"""
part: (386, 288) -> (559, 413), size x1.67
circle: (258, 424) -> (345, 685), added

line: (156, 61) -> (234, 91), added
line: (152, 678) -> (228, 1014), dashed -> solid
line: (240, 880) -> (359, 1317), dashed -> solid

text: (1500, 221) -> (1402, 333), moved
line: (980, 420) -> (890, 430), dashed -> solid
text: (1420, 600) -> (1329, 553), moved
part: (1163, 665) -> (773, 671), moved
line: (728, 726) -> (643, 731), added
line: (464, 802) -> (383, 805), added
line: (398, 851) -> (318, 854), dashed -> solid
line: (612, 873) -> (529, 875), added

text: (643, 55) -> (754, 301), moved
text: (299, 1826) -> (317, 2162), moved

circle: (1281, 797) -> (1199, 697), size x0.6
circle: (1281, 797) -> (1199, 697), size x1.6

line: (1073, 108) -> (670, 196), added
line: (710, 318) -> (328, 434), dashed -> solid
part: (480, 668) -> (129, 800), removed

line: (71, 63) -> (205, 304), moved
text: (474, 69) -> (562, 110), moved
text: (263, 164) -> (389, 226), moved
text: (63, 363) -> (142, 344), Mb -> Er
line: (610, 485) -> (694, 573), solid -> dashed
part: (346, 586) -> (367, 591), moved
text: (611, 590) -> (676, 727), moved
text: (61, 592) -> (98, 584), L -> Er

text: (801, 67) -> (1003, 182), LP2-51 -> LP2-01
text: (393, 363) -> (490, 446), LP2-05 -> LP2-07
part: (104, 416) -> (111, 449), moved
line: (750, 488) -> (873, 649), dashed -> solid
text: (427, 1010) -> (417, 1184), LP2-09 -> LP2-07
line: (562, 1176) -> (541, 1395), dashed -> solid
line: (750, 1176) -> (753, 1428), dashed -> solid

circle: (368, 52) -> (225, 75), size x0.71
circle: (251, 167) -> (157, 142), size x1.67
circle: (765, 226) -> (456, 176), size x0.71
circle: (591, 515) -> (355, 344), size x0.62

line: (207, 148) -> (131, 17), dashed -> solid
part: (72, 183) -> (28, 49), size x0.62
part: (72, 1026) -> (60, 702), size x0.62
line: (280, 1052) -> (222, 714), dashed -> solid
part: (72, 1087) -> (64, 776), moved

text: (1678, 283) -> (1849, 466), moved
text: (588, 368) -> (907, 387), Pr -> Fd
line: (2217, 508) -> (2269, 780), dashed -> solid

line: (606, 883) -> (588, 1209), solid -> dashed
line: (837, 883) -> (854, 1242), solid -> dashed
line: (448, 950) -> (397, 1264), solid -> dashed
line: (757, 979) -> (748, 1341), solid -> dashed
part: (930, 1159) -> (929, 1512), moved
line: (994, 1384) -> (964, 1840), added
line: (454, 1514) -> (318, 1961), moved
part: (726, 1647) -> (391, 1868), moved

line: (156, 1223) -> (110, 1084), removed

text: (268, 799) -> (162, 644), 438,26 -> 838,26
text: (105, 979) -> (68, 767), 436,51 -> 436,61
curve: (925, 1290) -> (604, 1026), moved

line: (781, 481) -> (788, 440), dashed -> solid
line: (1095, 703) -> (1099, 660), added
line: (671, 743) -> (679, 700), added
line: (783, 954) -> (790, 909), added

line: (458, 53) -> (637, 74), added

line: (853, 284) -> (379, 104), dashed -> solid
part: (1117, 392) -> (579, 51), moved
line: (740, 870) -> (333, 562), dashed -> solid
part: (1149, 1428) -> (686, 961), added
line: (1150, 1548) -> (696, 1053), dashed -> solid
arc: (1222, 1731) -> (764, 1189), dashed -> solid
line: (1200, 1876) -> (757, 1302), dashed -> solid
"""
- **EXERCISE PROMPT**
Show each line of the records above containing "removed".

- **RESPONSE FOR THIS EXERCISE**
part: (480, 668) -> (129, 800), removed
line: (156, 1223) -> (110, 1084), removed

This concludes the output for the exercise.